Problem description: Can you rewrite the data from its first line through the line that contains "common name: American beaver" (including that line), changing each "scientific name" to "species name" and leaving everything else as it is?

*** Records for this task ***

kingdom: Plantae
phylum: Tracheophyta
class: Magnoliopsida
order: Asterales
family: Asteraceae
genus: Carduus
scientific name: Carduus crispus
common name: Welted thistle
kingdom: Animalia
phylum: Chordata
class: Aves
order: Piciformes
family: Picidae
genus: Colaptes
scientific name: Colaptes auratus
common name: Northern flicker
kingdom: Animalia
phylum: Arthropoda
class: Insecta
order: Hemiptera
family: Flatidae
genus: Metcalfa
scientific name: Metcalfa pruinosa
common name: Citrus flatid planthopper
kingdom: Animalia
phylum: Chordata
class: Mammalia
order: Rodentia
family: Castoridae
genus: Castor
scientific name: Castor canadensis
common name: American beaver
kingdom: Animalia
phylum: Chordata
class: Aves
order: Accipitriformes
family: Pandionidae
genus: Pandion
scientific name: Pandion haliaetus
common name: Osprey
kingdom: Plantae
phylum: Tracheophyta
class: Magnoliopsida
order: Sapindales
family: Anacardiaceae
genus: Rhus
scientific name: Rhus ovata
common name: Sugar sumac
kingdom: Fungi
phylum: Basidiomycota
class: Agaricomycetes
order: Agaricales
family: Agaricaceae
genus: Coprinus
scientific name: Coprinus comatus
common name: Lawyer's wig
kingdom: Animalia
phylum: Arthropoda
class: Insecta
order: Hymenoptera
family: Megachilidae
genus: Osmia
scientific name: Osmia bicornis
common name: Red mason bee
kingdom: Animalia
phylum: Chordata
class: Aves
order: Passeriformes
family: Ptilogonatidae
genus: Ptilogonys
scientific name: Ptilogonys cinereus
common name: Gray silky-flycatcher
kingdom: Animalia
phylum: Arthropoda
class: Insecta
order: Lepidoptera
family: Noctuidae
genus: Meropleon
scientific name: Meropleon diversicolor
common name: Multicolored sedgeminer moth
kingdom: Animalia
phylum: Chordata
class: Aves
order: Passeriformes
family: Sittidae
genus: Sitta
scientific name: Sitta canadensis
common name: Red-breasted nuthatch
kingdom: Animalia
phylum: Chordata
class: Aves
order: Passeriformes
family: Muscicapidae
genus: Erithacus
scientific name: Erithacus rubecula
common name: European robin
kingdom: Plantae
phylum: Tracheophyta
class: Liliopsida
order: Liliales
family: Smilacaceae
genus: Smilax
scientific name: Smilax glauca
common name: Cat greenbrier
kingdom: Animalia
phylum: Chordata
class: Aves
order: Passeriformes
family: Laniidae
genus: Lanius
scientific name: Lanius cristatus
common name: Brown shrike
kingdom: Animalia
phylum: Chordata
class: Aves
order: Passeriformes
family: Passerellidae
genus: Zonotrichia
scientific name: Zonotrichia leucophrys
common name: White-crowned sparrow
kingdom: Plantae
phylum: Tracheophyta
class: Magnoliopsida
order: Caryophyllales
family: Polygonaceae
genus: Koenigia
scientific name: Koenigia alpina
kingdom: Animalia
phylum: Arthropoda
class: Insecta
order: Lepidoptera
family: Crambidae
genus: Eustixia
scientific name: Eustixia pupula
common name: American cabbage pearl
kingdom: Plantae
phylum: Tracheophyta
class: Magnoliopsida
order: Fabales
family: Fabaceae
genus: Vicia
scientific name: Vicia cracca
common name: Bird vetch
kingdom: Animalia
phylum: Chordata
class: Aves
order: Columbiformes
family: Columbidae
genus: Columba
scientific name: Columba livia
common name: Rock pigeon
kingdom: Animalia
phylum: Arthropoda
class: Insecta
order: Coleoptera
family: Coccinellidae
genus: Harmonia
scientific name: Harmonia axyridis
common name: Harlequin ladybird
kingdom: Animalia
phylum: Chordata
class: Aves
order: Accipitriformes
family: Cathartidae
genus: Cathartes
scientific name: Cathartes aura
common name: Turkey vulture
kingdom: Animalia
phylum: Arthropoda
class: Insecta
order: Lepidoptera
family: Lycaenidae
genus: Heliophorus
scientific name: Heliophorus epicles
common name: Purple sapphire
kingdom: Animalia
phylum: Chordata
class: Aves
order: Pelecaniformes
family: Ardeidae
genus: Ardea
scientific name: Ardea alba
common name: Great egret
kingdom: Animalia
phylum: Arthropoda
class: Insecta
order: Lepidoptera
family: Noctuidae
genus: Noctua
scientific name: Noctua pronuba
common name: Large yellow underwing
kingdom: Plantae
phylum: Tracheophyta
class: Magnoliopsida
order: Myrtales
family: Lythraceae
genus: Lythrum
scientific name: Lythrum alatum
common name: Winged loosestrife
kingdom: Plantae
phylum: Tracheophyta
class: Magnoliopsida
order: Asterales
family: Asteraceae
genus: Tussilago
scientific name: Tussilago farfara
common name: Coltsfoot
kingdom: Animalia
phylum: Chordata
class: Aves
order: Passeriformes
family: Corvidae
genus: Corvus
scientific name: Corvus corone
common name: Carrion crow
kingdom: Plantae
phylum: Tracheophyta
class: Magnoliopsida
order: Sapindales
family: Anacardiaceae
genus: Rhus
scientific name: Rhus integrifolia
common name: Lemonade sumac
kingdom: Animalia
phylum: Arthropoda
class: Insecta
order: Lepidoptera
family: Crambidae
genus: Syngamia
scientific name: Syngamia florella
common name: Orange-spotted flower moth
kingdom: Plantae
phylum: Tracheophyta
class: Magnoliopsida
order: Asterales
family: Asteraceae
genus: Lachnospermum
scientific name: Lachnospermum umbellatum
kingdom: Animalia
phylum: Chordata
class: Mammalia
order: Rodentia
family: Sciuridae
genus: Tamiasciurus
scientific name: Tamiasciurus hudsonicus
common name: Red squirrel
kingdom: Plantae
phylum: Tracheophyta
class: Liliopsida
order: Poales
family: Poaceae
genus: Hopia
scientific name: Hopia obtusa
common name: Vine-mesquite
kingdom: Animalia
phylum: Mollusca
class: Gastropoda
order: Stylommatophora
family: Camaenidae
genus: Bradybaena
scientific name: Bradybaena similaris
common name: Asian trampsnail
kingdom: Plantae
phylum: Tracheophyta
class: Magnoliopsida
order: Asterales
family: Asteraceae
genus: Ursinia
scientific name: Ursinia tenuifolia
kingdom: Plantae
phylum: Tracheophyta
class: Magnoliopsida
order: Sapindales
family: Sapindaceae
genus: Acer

***

The response:
kingdom: Plantae
phylum: Tracheophyta
class: Magnoliopsida
order: Asterales
family: Asteraceae
genus: Carduus
species name: Carduus crispus
common name: Welted thistle
kingdom: Animalia
phylum: Chordata
class: Aves
order: Piciformes
family: Picidae
genus: Colaptes
species name: Colaptes auratus
common name: Northern flicker
kingdom: Animalia
phylum: Arthropoda
class: Insecta
order: Hemiptera
family: Flatidae
genus: Metcalfa
species name: Metcalfa pruinosa
common name: Citrus flatid planthopper
kingdom: Animalia
phylum: Chordata
class: Mammalia
order: Rodentia
family: Castoridae
genus: Castor
species name: Castor canadensis
common name: American beaver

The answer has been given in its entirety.